Page MenuHomePhabricator

Check Icinga alert on CirrusSearch response time
Closed, ResolvedPublic

Description

During recent Elasticsearch outage, response times have climbed to unreasonable levels, but no alert was raised. The alert is probably done by a graphite check on a metric that has been renamed. More details on parent task.

Details

Related Gerrit Patches:

Event Timeline

Gehel created this task.May 10 2016, 9:10 AM
Dzahn added a comment.May 10 2016, 2:25 PM

My 2 cents from the past experience: Icinga checks via graphite always sound good in theory but often end up having issues like this or similar ones. The setup may become a bit too complex where there is much room for failure.

The current alert is also against prefix search which has very low volume now. We should probably switch to comp suggest or the aggregate all queries metric. After looking at the graphs of yesterday's error the p75 or p95 may be better indicators of meltdown.

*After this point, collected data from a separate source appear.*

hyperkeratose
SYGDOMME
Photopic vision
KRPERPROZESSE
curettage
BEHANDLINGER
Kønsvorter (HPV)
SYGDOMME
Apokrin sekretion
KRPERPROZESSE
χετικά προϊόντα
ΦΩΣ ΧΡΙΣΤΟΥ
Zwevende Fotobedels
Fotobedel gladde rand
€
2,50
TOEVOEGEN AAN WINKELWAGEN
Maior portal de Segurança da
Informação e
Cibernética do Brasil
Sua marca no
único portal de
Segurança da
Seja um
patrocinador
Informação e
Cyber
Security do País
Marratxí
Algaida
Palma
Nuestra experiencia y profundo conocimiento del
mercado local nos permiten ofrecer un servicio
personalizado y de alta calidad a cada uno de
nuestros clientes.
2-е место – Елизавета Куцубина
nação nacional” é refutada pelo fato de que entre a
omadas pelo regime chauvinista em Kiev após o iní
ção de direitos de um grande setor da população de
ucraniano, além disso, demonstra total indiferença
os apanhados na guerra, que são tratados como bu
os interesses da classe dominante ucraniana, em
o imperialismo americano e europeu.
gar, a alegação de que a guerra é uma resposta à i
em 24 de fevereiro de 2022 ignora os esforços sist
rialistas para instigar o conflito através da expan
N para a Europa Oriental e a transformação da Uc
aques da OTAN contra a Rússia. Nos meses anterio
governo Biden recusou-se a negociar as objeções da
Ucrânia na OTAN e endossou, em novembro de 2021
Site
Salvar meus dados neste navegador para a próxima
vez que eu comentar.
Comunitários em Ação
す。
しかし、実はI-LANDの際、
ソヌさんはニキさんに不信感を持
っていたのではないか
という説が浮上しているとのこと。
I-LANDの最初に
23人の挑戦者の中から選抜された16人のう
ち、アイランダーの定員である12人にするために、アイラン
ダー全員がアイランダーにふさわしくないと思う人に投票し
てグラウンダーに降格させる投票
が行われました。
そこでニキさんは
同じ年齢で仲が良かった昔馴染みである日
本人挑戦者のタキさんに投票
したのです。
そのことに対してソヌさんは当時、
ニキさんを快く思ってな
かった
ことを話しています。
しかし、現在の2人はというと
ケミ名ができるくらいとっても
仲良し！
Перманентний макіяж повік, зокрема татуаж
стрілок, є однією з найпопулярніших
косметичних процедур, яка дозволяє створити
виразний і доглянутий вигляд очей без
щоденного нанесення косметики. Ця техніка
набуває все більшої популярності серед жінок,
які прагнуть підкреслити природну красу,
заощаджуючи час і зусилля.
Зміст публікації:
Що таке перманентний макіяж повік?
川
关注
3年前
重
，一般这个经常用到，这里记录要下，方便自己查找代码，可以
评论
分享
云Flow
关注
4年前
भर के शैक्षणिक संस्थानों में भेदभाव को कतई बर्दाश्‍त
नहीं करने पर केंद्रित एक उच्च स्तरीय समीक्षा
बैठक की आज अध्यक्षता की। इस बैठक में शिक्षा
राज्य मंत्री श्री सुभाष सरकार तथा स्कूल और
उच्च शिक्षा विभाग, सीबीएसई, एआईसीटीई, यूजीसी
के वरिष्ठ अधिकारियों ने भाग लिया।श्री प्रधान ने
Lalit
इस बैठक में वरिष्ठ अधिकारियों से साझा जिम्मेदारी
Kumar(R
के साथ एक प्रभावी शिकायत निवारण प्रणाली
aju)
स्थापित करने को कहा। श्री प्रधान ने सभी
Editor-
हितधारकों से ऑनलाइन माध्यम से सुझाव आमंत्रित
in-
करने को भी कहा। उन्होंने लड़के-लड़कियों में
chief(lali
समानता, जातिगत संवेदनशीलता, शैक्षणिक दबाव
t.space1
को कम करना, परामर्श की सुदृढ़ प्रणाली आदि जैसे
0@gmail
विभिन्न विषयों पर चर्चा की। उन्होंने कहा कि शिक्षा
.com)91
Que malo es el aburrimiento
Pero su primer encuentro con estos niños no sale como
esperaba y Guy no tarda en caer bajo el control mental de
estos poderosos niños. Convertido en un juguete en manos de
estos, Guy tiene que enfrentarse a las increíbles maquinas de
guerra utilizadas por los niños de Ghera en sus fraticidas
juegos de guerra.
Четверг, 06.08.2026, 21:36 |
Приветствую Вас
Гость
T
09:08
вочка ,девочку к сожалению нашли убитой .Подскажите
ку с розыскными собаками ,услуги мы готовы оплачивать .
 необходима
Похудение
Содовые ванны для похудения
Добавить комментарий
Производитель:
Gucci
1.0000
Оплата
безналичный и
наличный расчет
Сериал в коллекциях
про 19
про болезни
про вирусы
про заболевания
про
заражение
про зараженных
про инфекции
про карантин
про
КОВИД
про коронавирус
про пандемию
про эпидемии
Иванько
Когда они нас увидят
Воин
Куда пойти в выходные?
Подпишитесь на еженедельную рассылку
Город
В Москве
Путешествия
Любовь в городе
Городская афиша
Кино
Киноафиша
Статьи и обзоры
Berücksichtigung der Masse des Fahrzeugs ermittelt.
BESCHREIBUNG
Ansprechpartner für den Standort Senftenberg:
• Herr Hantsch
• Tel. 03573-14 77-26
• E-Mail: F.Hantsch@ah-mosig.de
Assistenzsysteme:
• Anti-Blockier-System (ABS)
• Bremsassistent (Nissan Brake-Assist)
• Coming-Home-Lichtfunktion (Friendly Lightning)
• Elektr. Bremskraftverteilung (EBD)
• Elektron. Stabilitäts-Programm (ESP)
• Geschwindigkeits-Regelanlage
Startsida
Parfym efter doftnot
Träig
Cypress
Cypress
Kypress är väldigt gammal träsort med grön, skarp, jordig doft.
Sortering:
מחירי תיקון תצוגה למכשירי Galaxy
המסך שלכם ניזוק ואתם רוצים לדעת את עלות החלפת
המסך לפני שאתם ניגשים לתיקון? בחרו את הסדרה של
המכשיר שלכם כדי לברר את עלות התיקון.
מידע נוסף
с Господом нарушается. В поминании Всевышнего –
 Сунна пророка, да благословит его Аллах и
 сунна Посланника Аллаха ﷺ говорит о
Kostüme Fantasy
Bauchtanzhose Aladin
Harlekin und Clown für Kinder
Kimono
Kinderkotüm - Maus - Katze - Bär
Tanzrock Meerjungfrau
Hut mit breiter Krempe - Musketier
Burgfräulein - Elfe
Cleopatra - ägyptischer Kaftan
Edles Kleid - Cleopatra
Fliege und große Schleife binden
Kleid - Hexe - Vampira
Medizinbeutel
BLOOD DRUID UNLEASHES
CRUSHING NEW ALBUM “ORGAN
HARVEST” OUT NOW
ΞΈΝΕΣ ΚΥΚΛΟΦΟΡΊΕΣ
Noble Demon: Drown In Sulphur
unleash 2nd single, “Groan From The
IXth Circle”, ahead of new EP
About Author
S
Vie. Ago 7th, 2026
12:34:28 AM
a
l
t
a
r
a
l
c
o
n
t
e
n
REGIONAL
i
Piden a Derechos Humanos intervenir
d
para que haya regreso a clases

To combat renamed or missing metrics we could add an alert on the same metric for 0/null values but I'm not sure if this is just making things more complicated for little gain.

What could we do instead of graphite? Hitting search endpoints won't help as one machine having errors might be masked by the rest of the cluster under the low query volume of a check. We could perhaps have diamond do alerting directly (although we wouldn't have client side metrics like p75) but there is currently no state held between checks.

Change 290262 had a related patch set uploaded (by EBernhardson):
Point CirrusSearch alerting at more useful metrics

https://gerrit.wikimedia.org/r/290262

Change 290262 merged by Gehel:
Point CirrusSearch alerting at more useful metrics

https://gerrit.wikimedia.org/r/290262

Gehel added a comment.EditedMay 24 2016, 9:28 AM

Change 290262 has been merged, but Graphite1001 (which should export that check) has puppet disabled, pending investigation on graphite loosing metrics. The new alerts will be available once this is resolved.

I've reenabled puppet on graphite1001, the check should get exported soon!

Gehel added a comment.May 24 2016, 1:50 PM

I confirm, checks are now visible (and green) on graphite1001. Future will tell us if they are actually useful.

debt closed this task as Resolved.Jun 8 2016, 12:33 AM
debt added a subscriber: debt.

Looks like this is resolved - closing.